Nunca se viu tanta oportunidade de pessoas comuns, como este que aqui escreve, tornarem-se milionários em R$ (real) ou em US$ (dólares).   Não, não é "sonho de verão" de um "japonês louco da cabeça".   A constatação se baseia em fatos concretos, olhando para "competição" de duas maiores economias do mundo, os Estados Unidos e a China.   O Brasil poderá ou não "aproveitar" o novo  contexto econômico global para ser um "player" importante no comércio global.   Eu disse, que o País "poderá ou não" aproveitar o promissor momento econômico global.  O bonde da história poderá não passar novamente!


          Os principais atores desta "nova cena", o de crescimento global, não poderia ser senão para as duas maiores economias do mundo, os Estados Unidos e China, que juntos representam mais de 50% do PIB mundial.   As coisas estão a acontecer de maneira sutil, sem alarde, senão pela aparente "guerra tarifária" entre as duas maiores potências econômicas do mundo.  Para leigos em macroeconomia, a disputa comercial entre os Estados Unidos e a China, poderia causar o efeito esperado de "estagnação" na economia global.   Ledo engano!   A guerra tarifária entre as maiores potências será o "divisor de água" entre o passado e o futuro, a economia global crescerá muito mais do que dantes crise tarifária.


          Enquanto países como o Brasil, tentam "não entrar" no "redemoinho" de incerteza (sic), se associando "prematuramente" a um lado da economia global, a China, os países do Primeiro Mundo, estão "apostando" nas sobras do mercado de capitais e de mercadorias em disputa entre as duas potências.  Enquanto, os países do Terceiro Mundo como o Brasil, tentam "se encostar" na segunda maior planeta do mundo, a China, por falta de visão global do mundo, mais do que pela "afinidade ideológica", muito comum no século passado.

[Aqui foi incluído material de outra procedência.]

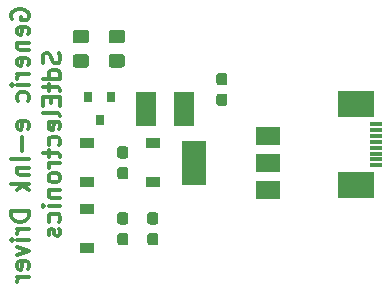
<source format=gbr>
%TF.GenerationSoftware,KiCad,Pcbnew,(5.1.6)-1*%
%TF.CreationDate,2020-05-23T23:32:43+08:00*%
%TF.ProjectId,ePap,65506170-2e6b-4696-9361-645f70636258,rev?*%
%TF.SameCoordinates,Original*%
%TF.FileFunction,Paste,Bot*%
%TF.FilePolarity,Positive*%
%FSLAX46Y46*%
G04 Gerber Fmt 4.6, Leading zero omitted, Abs format (unit mm)*
G04 Created by KiCad (PCBNEW (5.1.6)-1) date 2020-05-23 23:32:43*
%MOMM*%
%LPD*%
G01*
G04 APERTURE LIST*
%ADD10C,0.300000*%
%ADD11R,1.200000X0.900000*%
%ADD12R,1.100000X0.300000*%
%ADD13R,3.100000X2.300000*%
%ADD14R,1.800000X2.900000*%
%ADD15R,0.800000X0.900000*%
%ADD16R,2.000000X3.800000*%
%ADD17R,2.000000X1.500000*%
G04 APERTURE END LIST*
D10*
X105890142Y-89786000D02*
X105961571Y-90000285D01*
X105961571Y-90357428D01*
X105890142Y-90500285D01*
X105818714Y-90571714D01*
X105675857Y-90643142D01*
X105533000Y-90643142D01*
X105390142Y-90571714D01*
X105318714Y-90500285D01*
X105247285Y-90357428D01*
X105175857Y-90071714D01*
X105104428Y-89928857D01*
X105033000Y-89857428D01*
X104890142Y-89786000D01*
X104747285Y-89786000D01*
X104604428Y-89857428D01*
X104533000Y-89928857D01*
X104461571Y-90071714D01*
X104461571Y-90428857D01*
X104533000Y-90643142D01*
X105961571Y-91928857D02*
X104461571Y-91928857D01*
X105890142Y-91928857D02*
X105961571Y-91786000D01*
X105961571Y-91500285D01*
X105890142Y-91357428D01*
X105818714Y-91286000D01*
X105675857Y-91214571D01*
X105247285Y-91214571D01*
X105104428Y-91286000D01*
X105033000Y-91357428D01*
X104961571Y-91500285D01*
X104961571Y-91786000D01*
X105033000Y-91928857D01*
X104961571Y-92428857D02*
X104961571Y-93000285D01*
X104461571Y-92643142D02*
X105747285Y-92643142D01*
X105890142Y-92714571D01*
X105961571Y-92857428D01*
X105961571Y-93000285D01*
X105175857Y-93500285D02*
X105175857Y-94000285D01*
X105961571Y-94214571D02*
X105961571Y-93500285D01*
X104461571Y-93500285D01*
X104461571Y-94214571D01*
X105961571Y-95071714D02*
X105890142Y-94928857D01*
X105747285Y-94857428D01*
X104461571Y-94857428D01*
X105890142Y-96214571D02*
X105961571Y-96071714D01*
X105961571Y-95786000D01*
X105890142Y-95643142D01*
X105747285Y-95571714D01*
X105175857Y-95571714D01*
X105033000Y-95643142D01*
X104961571Y-95786000D01*
X104961571Y-96071714D01*
X105033000Y-96214571D01*
X105175857Y-96286000D01*
X105318714Y-96286000D01*
X105461571Y-95571714D01*
X105890142Y-97571714D02*
X105961571Y-97428857D01*
X105961571Y-97143142D01*
X105890142Y-97000285D01*
X105818714Y-96928857D01*
X105675857Y-96857428D01*
X105247285Y-96857428D01*
X105104428Y-96928857D01*
X105033000Y-97000285D01*
X104961571Y-97143142D01*
X104961571Y-97428857D01*
X105033000Y-97571714D01*
X104961571Y-98000285D02*
X104961571Y-98571714D01*
X104461571Y-98214571D02*
X105747285Y-98214571D01*
X105890142Y-98286000D01*
X105961571Y-98428857D01*
X105961571Y-98571714D01*
X105961571Y-99071714D02*
X104961571Y-99071714D01*
X105247285Y-99071714D02*
X105104428Y-99143142D01*
X105033000Y-99214571D01*
X104961571Y-99357428D01*
X104961571Y-99500285D01*
X105961571Y-100214571D02*
X105890142Y-100071714D01*
X105818714Y-100000285D01*
X105675857Y-99928857D01*
X105247285Y-99928857D01*
X105104428Y-100000285D01*
X105033000Y-100071714D01*
X104961571Y-100214571D01*
X104961571Y-100428857D01*
X105033000Y-100571714D01*
X105104428Y-100643142D01*
X105247285Y-100714571D01*
X105675857Y-100714571D01*
X105818714Y-100643142D01*
X105890142Y-100571714D01*
X105961571Y-100428857D01*
X105961571Y-100214571D01*
X104961571Y-101357428D02*
X105961571Y-101357428D01*
X105104428Y-101357428D02*
X105033000Y-101428857D01*
X104961571Y-101571714D01*
X104961571Y-101786000D01*
X105033000Y-101928857D01*
X105175857Y-102000285D01*
X105961571Y-102000285D01*
X105961571Y-102714571D02*
X104961571Y-102714571D01*
X104461571Y-102714571D02*
X104533000Y-102643142D01*
X104604428Y-102714571D01*
X104533000Y-102786000D01*
X104461571Y-102714571D01*
X104604428Y-102714571D01*
X105890142Y-104071714D02*
X105961571Y-103928857D01*
X105961571Y-103643142D01*
X105890142Y-103500285D01*
X105818714Y-103428857D01*
X105675857Y-103357428D01*
X105247285Y-103357428D01*
X105104428Y-103428857D01*
X105033000Y-103500285D01*
X104961571Y-103643142D01*
X104961571Y-103928857D01*
X105033000Y-104071714D01*
X105890142Y-104643142D02*
X105961571Y-104786000D01*
X105961571Y-105071714D01*
X105890142Y-105214571D01*
X105747285Y-105286000D01*
X105675857Y-105286000D01*
X105533000Y-105214571D01*
X105461571Y-105071714D01*
X105461571Y-104857428D01*
X105390142Y-104714571D01*
X105247285Y-104643142D01*
X105175857Y-104643142D01*
X105033000Y-104714571D01*
X104961571Y-104857428D01*
X104961571Y-105071714D01*
X105033000Y-105214571D01*
X101866000Y-86893142D02*
X101794571Y-86750285D01*
X101794571Y-86536000D01*
X101866000Y-86321714D01*
X102008857Y-86178857D01*
X102151714Y-86107428D01*
X102437428Y-86036000D01*
X102651714Y-86036000D01*
X102937428Y-86107428D01*
X103080285Y-86178857D01*
X103223142Y-86321714D01*
X103294571Y-86536000D01*
X103294571Y-86678857D01*
X103223142Y-86893142D01*
X103151714Y-86964571D01*
X102651714Y-86964571D01*
X102651714Y-86678857D01*
X103223142Y-88178857D02*
X103294571Y-88036000D01*
X103294571Y-87750285D01*
X103223142Y-87607428D01*
X103080285Y-87536000D01*
X102508857Y-87536000D01*
X102366000Y-87607428D01*
X102294571Y-87750285D01*
X102294571Y-88036000D01*
X102366000Y-88178857D01*
X102508857Y-88250285D01*
X102651714Y-88250285D01*
X102794571Y-87536000D01*
X102294571Y-88893142D02*
X103294571Y-88893142D01*
X102437428Y-88893142D02*
X102366000Y-88964571D01*
X102294571Y-89107428D01*
X102294571Y-89321714D01*
X102366000Y-89464571D01*
X102508857Y-89536000D01*
X103294571Y-89536000D01*
X103223142Y-90821714D02*
X103294571Y-90678857D01*
X103294571Y-90393142D01*
X103223142Y-90250285D01*
X103080285Y-90178857D01*
X102508857Y-90178857D01*
X102366000Y-90250285D01*
X102294571Y-90393142D01*
X102294571Y-90678857D01*
X102366000Y-90821714D01*
X102508857Y-90893142D01*
X102651714Y-90893142D01*
X102794571Y-90178857D01*
X103294571Y-91536000D02*
X102294571Y-91536000D01*
X102580285Y-91536000D02*
X102437428Y-91607428D01*
X102366000Y-91678857D01*
X102294571Y-91821714D01*
X102294571Y-91964571D01*
X103294571Y-92464571D02*
X102294571Y-92464571D01*
X101794571Y-92464571D02*
X101866000Y-92393142D01*
X101937428Y-92464571D01*
X101866000Y-92536000D01*
X101794571Y-92464571D01*
X101937428Y-92464571D01*
X103223142Y-93821714D02*
X103294571Y-93678857D01*
X103294571Y-93393142D01*
X103223142Y-93250285D01*
X103151714Y-93178857D01*
X103008857Y-93107428D01*
X102580285Y-93107428D01*
X102437428Y-93178857D01*
X102366000Y-93250285D01*
X102294571Y-93393142D01*
X102294571Y-93678857D01*
X102366000Y-93821714D01*
X103223142Y-96178857D02*
X103294571Y-96036000D01*
X103294571Y-95750285D01*
X103223142Y-95607428D01*
X103080285Y-95536000D01*
X102508857Y-95536000D01*
X102366000Y-95607428D01*
X102294571Y-95750285D01*
X102294571Y-96036000D01*
X102366000Y-96178857D01*
X102508857Y-96250285D01*
X102651714Y-96250285D01*
X102794571Y-95536000D01*
X102723142Y-96893142D02*
X102723142Y-98036000D01*
X103294571Y-98750285D02*
X101794571Y-98750285D01*
X102294571Y-99464571D02*
X103294571Y-99464571D01*
X102437428Y-99464571D02*
X102366000Y-99536000D01*
X102294571Y-99678857D01*
X102294571Y-99893142D01*
X102366000Y-100036000D01*
X102508857Y-100107428D01*
X103294571Y-100107428D01*
X103294571Y-100821714D02*
X101794571Y-100821714D01*
X102723142Y-100964571D02*
X103294571Y-101393142D01*
X102294571Y-101393142D02*
X102866000Y-100821714D01*
X103294571Y-103178857D02*
X101794571Y-103178857D01*
X101794571Y-103536000D01*
X101866000Y-103750285D01*
X102008857Y-103893142D01*
X102151714Y-103964571D01*
X102437428Y-104036000D01*
X102651714Y-104036000D01*
X102937428Y-103964571D01*
X103080285Y-103893142D01*
X103223142Y-103750285D01*
X103294571Y-103536000D01*
X103294571Y-103178857D01*
X103294571Y-104678857D02*
X102294571Y-104678857D01*
X102580285Y-104678857D02*
X102437428Y-104750285D01*
X102366000Y-104821714D01*
X102294571Y-104964571D01*
X102294571Y-105107428D01*
X103294571Y-105607428D02*
X102294571Y-105607428D01*
X101794571Y-105607428D02*
X101866000Y-105536000D01*
X101937428Y-105607428D01*
X101866000Y-105678857D01*
X101794571Y-105607428D01*
X101937428Y-105607428D01*
X102294571Y-106178857D02*
X103294571Y-106536000D01*
X102294571Y-106893142D01*
X103223142Y-108036000D02*
X103294571Y-107893142D01*
X103294571Y-107607428D01*
X103223142Y-107464571D01*
X103080285Y-107393142D01*
X102508857Y-107393142D01*
X102366000Y-107464571D01*
X102294571Y-107607428D01*
X102294571Y-107893142D01*
X102366000Y-108036000D01*
X102508857Y-108107428D01*
X102651714Y-108107428D01*
X102794571Y-107393142D01*
X103294571Y-108750285D02*
X102294571Y-108750285D01*
X102580285Y-108750285D02*
X102437428Y-108821714D01*
X102366000Y-108893142D01*
X102294571Y-109036000D01*
X102294571Y-109178857D01*
%TO.C,C9*%
G36*
G01*
X119871500Y-92501000D02*
X119396500Y-92501000D01*
G75*
G02*
X119159000Y-92263500I0J237500D01*
G01*
X119159000Y-91688500D01*
G75*
G02*
X119396500Y-91451000I237500J0D01*
G01*
X119871500Y-91451000D01*
G75*
G02*
X120109000Y-91688500I0J-237500D01*
G01*
X120109000Y-92263500D01*
G75*
G02*
X119871500Y-92501000I-237500J0D01*
G01*
G37*
G36*
G01*
X119871500Y-94251000D02*
X119396500Y-94251000D01*
G75*
G02*
X119159000Y-94013500I0J237500D01*
G01*
X119159000Y-93438500D01*
G75*
G02*
X119396500Y-93201000I237500J0D01*
G01*
X119871500Y-93201000D01*
G75*
G02*
X120109000Y-93438500I0J-237500D01*
G01*
X120109000Y-94013500D01*
G75*
G02*
X119871500Y-94251000I-237500J0D01*
G01*
G37*
%TD*%
%TO.C,C10*%
G36*
G01*
X111014500Y-99410000D02*
X111489500Y-99410000D01*
G75*
G02*
X111727000Y-99647500I0J-237500D01*
G01*
X111727000Y-100222500D01*
G75*
G02*
X111489500Y-100460000I-237500J0D01*
G01*
X111014500Y-100460000D01*
G75*
G02*
X110777000Y-100222500I0J237500D01*
G01*
X110777000Y-99647500D01*
G75*
G02*
X111014500Y-99410000I237500J0D01*
G01*
G37*
G36*
G01*
X111014500Y-97660000D02*
X111489500Y-97660000D01*
G75*
G02*
X111727000Y-97897500I0J-237500D01*
G01*
X111727000Y-98472500D01*
G75*
G02*
X111489500Y-98710000I-237500J0D01*
G01*
X111014500Y-98710000D01*
G75*
G02*
X110777000Y-98472500I0J237500D01*
G01*
X110777000Y-97897500D01*
G75*
G02*
X111014500Y-97660000I237500J0D01*
G01*
G37*
%TD*%
%TO.C,C11*%
G36*
G01*
X113554500Y-103248000D02*
X114029500Y-103248000D01*
G75*
G02*
X114267000Y-103485500I0J-237500D01*
G01*
X114267000Y-104060500D01*
G75*
G02*
X114029500Y-104298000I-237500J0D01*
G01*
X113554500Y-104298000D01*
G75*
G02*
X113317000Y-104060500I0J237500D01*
G01*
X113317000Y-103485500D01*
G75*
G02*
X113554500Y-103248000I237500J0D01*
G01*
G37*
G36*
G01*
X113554500Y-104998000D02*
X114029500Y-104998000D01*
G75*
G02*
X114267000Y-105235500I0J-237500D01*
G01*
X114267000Y-105810500D01*
G75*
G02*
X114029500Y-106048000I-237500J0D01*
G01*
X113554500Y-106048000D01*
G75*
G02*
X113317000Y-105810500I0J237500D01*
G01*
X113317000Y-105235500D01*
G75*
G02*
X113554500Y-104998000I237500J0D01*
G01*
G37*
%TD*%
%TO.C,C12*%
G36*
G01*
X111014500Y-104998000D02*
X111489500Y-104998000D01*
G75*
G02*
X111727000Y-105235500I0J-237500D01*
G01*
X111727000Y-105810500D01*
G75*
G02*
X111489500Y-106048000I-237500J0D01*
G01*
X111014500Y-106048000D01*
G75*
G02*
X110777000Y-105810500I0J237500D01*
G01*
X110777000Y-105235500D01*
G75*
G02*
X111014500Y-104998000I237500J0D01*
G01*
G37*
G36*
G01*
X111014500Y-103248000D02*
X111489500Y-103248000D01*
G75*
G02*
X111727000Y-103485500I0J-237500D01*
G01*
X111727000Y-104060500D01*
G75*
G02*
X111489500Y-104298000I-237500J0D01*
G01*
X111014500Y-104298000D01*
G75*
G02*
X110777000Y-104060500I0J237500D01*
G01*
X110777000Y-103485500D01*
G75*
G02*
X111014500Y-103248000I237500J0D01*
G01*
G37*
%TD*%
D11*
%TO.C,D1*%
X108204000Y-100710000D03*
X108204000Y-97410000D03*
%TD*%
%TO.C,D2*%
X113792000Y-100710000D03*
X113792000Y-97410000D03*
%TD*%
%TO.C,D3*%
X108204000Y-102998000D03*
X108204000Y-106298000D03*
%TD*%
D12*
%TO.C,J1*%
X132668000Y-99277000D03*
X132668000Y-98777000D03*
X132668000Y-98277000D03*
X132668000Y-97777000D03*
X132668000Y-97277000D03*
X132668000Y-96777000D03*
X132668000Y-96277000D03*
X132668000Y-95777000D03*
D13*
X130968000Y-100947000D03*
X130968000Y-94107000D03*
%TD*%
D14*
%TO.C,L1*%
X116408000Y-94488000D03*
X113208000Y-94488000D03*
%TD*%
D15*
%TO.C,Q1*%
X108336000Y-93472000D03*
X110236000Y-93472000D03*
X109286000Y-95472000D03*
%TD*%
%TO.C,R1*%
G36*
G01*
X108146001Y-88958000D02*
X107245999Y-88958000D01*
G75*
G02*
X106996000Y-88708001I0J249999D01*
G01*
X106996000Y-88057999D01*
G75*
G02*
X107245999Y-87808000I249999J0D01*
G01*
X108146001Y-87808000D01*
G75*
G02*
X108396000Y-88057999I0J-249999D01*
G01*
X108396000Y-88708001D01*
G75*
G02*
X108146001Y-88958000I-249999J0D01*
G01*
G37*
G36*
G01*
X108146001Y-91008000D02*
X107245999Y-91008000D01*
G75*
G02*
X106996000Y-90758001I0J249999D01*
G01*
X106996000Y-90107999D01*
G75*
G02*
X107245999Y-89858000I249999J0D01*
G01*
X108146001Y-89858000D01*
G75*
G02*
X108396000Y-90107999I0J-249999D01*
G01*
X108396000Y-90758001D01*
G75*
G02*
X108146001Y-91008000I-249999J0D01*
G01*
G37*
%TD*%
%TO.C,R2*%
G36*
G01*
X111194001Y-90999000D02*
X110293999Y-90999000D01*
G75*
G02*
X110044000Y-90749001I0J249999D01*
G01*
X110044000Y-90098999D01*
G75*
G02*
X110293999Y-89849000I249999J0D01*
G01*
X111194001Y-89849000D01*
G75*
G02*
X111444000Y-90098999I0J-249999D01*
G01*
X111444000Y-90749001D01*
G75*
G02*
X111194001Y-90999000I-249999J0D01*
G01*
G37*
G36*
G01*
X111194001Y-88949000D02*
X110293999Y-88949000D01*
G75*
G02*
X110044000Y-88699001I0J249999D01*
G01*
X110044000Y-88048999D01*
G75*
G02*
X110293999Y-87799000I249999J0D01*
G01*
X111194001Y-87799000D01*
G75*
G02*
X111444000Y-88048999I0J-249999D01*
G01*
X111444000Y-88699001D01*
G75*
G02*
X111194001Y-88949000I-249999J0D01*
G01*
G37*
%TD*%
D16*
%TO.C,U1*%
X117246000Y-99060000D03*
D17*
X123546000Y-99060000D03*
X123546000Y-101360000D03*
X123546000Y-96760000D03*
%TD*%
M02*

</source>
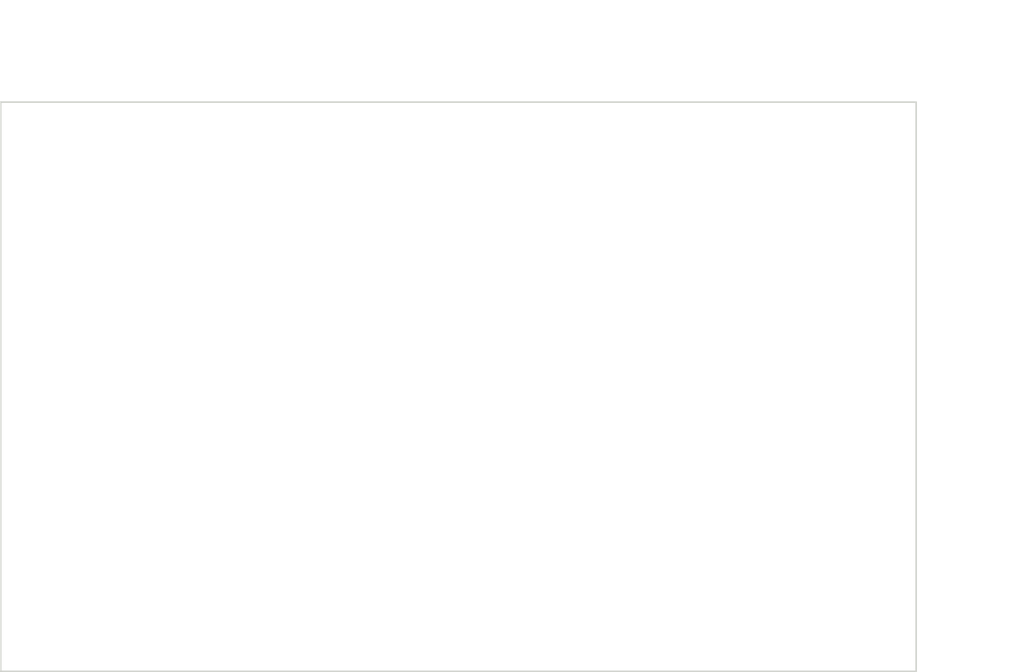
<source format=kicad_pcb>
(kicad_pcb (version 20221018) (generator pcbnew)

  (general
    (thickness 1.6)
  )

  (paper "A4")
  (layers
    (0 "F.Cu" signal)
    (31 "B.Cu" signal)
    (32 "B.Adhes" user "B.Adhesive")
    (33 "F.Adhes" user "F.Adhesive")
    (34 "B.Paste" user)
    (35 "F.Paste" user)
    (36 "B.SilkS" user "B.Silkscreen")
    (37 "F.SilkS" user "F.Silkscreen")
    (38 "B.Mask" user)
    (39 "F.Mask" user)
    (40 "Dwgs.User" user "User.Drawings")
    (41 "Cmts.User" user "User.Comments")
    (42 "Eco1.User" user "User.Eco1")
    (43 "Eco2.User" user "User.Eco2")
    (44 "Edge.Cuts" user)
    (45 "Margin" user)
    (46 "B.CrtYd" user "B.Courtyard")
    (47 "F.CrtYd" user "F.Courtyard")
    (48 "B.Fab" user)
    (49 "F.Fab" user)
  )

  (setup
    (pad_to_mask_clearance 0.051)
    (solder_mask_min_width 0.25)
    (pcbplotparams
      (layerselection 0x00010fc_ffffffff)
      (plot_on_all_layers_selection 0x0000000_00000000)
      (disableapertmacros false)
      (usegerberextensions false)
      (usegerberattributes false)
      (usegerberadvancedattributes false)
      (creategerberjobfile false)
      (dashed_line_dash_ratio 12.000000)
      (dashed_line_gap_ratio 3.000000)
      (svgprecision 4)
      (plotframeref false)
      (viasonmask false)
      (mode 1)
      (useauxorigin false)
      (hpglpennumber 1)
      (hpglpenspeed 20)
      (hpglpendiameter 15.000000)
      (dxfpolygonmode true)
      (dxfimperialunits true)
      (dxfusepcbnewfont true)
      (psnegative false)
      (psa4output false)
      (plotreference true)
      (plotvalue true)
      (plotinvisibletext false)
      (sketchpadsonfab false)
      (subtractmaskfromsilk false)
      (outputformat 1)
      (mirror false)
      (drillshape 1)
      (scaleselection 1)
      (outputdirectory "")
    )
  )

  (net 0 "")

  (gr_line (start 209.107617 63.411961) (end 221.282617 63.411961)
    (stroke (width 0.2) (type solid)) (layer "Dwgs.User") (tstamp 0e453a9b-419a-4540-b8fc-3a5aa86617b3))
  (gr_line (start 208.107617 62.411961) (end 208.107617 50.236961)
    (stroke (width 0.2) (type solid)) (layer "Dwgs.User") (tstamp 2aefd9e8-6d7d-47fb-b6ae-146d8fc30a24))
  (gr_line (start 89.107617 62.411961) (end 89.107617 50.236961)
    (stroke (width 0.2) (type solid)) (layer "Dwgs.User") (tstamp 33a0d34d-4339-455f-894c-ea2305472839))
  (gr_line (start 218.107617 65.411961) (end 218.107617 104.104525)
    (stroke (width 0.2) (type solid)) (layer "Dwgs.User") (tstamp 5e29d1a8-056d-42eb-b437-aecfcac14146))
  (gr_line (start 91.107617 53.411961) (end 163.902604 53.411961)
    (stroke (width 0.2) (type solid)) (layer "Dwgs.User") (tstamp ad5c2e8c-4e06-41ed-84f5-801db7a53953))
  (gr_line (start 206.107617 53.411961) (end 173.312631 53.411961)
    (stroke (width 0.2) (type solid)) (layer "Dwgs.User") (tstamp b3f86e6a-fe93-471e-aa7d-95cb5e76615c))
  (gr_line (start 218.107617 135.411961) (end 218.107617 111.219396)
    (stroke (width 0.2) (type solid)) (layer "Dwgs.User") (tstamp c9691366-86de-44a4-8771-43425da518cd))
  (gr_line (start 209.107617 137.411961) (end 221.282617 137.411961)
    (stroke (width 0.2) (type solid)) (layer "Dwgs.User") (tstamp db37e807-41e4-4b86-a2f9-6e1297d95e8b))
  (gr_line (start 89.107617 137.411961) (end 208.107617 137.411961)
    (stroke (width 0.2) (type solid)) (layer "Edge.Cuts") (tstamp 27d527cc-f933-4b07-aa9d-d87b8d8295f0))
  (gr_line (start 208.107617 63.411961) (end 89.107617 63.411961)
    (stroke (width 0.2) (type solid)) (layer "Edge.Cuts") (tstamp 3a8a0199-33a9-48ea-bc4c-fe25b8e757dd))
  (gr_line (start 89.107617 63.411961) (end 89.107617 137.411961)
    (stroke (width 0.2) (type solid)) (layer "Edge.Cuts") (tstamp a27873b0-0ca6-44ca-9b18-97bf53631eb7))
  (gr_line (start 208.107617 137.411961) (end 208.107617 63.411961)
    (stroke (width 0.2) (type solid)) (layer "Edge.Cuts") (tstamp b092bce6-5257-458f-8712-1be9dee14b50))
  (gr_text "[4.69]" (at 168.607617 55.301422) (layer "Dwgs.User") (tstamp 2110a017-fffb-4793-a309-01444a004762)
    (effects (font (size 1.7 1.53) (thickness 0.2125)))
  )
  (gr_text " 74.00" (at 218.107617 105.993987) (layer "Dwgs.User") (tstamp 71cce7cb-da91-458c-81e3-e812c6bfbb10)
    (effects (font (size 1.7 1.53) (thickness 0.2125)))
  )
  (gr_text " 119.00" (at 168.607617 51.743987) (layer "Dwgs.User") (tstamp 725b5aa4-9200-4b48-a977-cac0c6b4d451)
    (effects (font (size 1.7 1.53) (thickness 0.2125)))
  )
  (gr_text "[2.91]" (at 218.107617 109.551422) (layer "Dwgs.User") (tstamp a3483bc6-8884-4e7d-bab3-77868ee0cd7a)
    (effects (font (size 1.7 1.53) (thickness 0.2125)))
  )

)

</source>
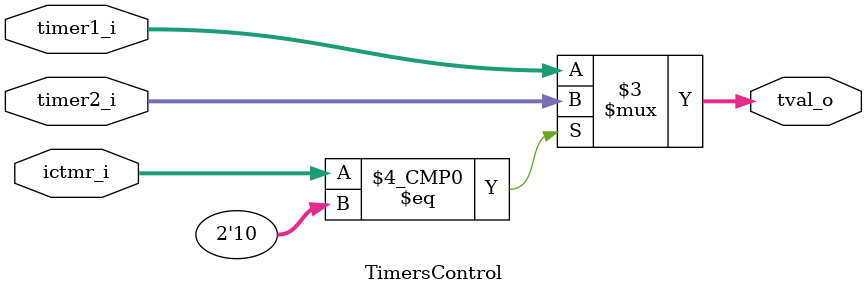
<source format=v>
module TimersControl(tval_o,ictmr_i,timer2_i,timer1_i);
output [31:0] tval_o;
input [1:0] ictmr_i;
input [31:0] timer2_i;
input [31:0] timer1_i;

reg [31:0] tval_o;



//on_change:
always @(ictmr_i or timer2_i or timer1_i )
   begin

   case(ictmr_i )
      'h2 :
      begin
      tval_o  =(timer2_i );
      end

      default:
      begin

      tval_o  =(timer1_i );
      end


   endcase


   end

endmodule

</source>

           Faz bem, o presidente norte americano em não escolher parceiro comercial, nem mesmo a China ou a Rússia com "ideologia" contrárias à sua história e aos costumes que vem desde a época da colonização,  desbravados que foram pela Inglaterra, com estabelecimento de colônias, que mais tarde foram as bases para a formação dos Estados Unidos.   Como se sabe, o Brasil foi colonizado pelos portugueses e em algum momento pela mesma Inglaterra, onde deixou marcas indeléveis como as antigas ferrovias, em uso, até os dias de hoje.


             Dentro deste contexto global, que o Brasil do Presidente Lula, faz aproximação e parceria com a China, a segunda maior economia do planeta, "desprezando" a "conversação" com a maior economia do Planeta, os Estados Unidos.  O Presidente Lula, todos sabem, "ainda", não cumprimentou "formalmente" o presidente Donald Trump pela ascensão ao poder no último janeiro, numa completa descortesia e falta ao protocolo diplomático.  


           Num mundo global como é nos dias de hoje, misturar a "ideologia política" com os "costumes comerciais", vigente desde a "rota de seda" aos dias atuais, é uma postura que, poderão trazer consequências econômicas e financeiras intransponíveis para o País.  Enquanto isso, a preocupação maior do Presidente Lula é aprender com os chineses, o "controle das mídias sociais", o último bastião do povo brasileiro.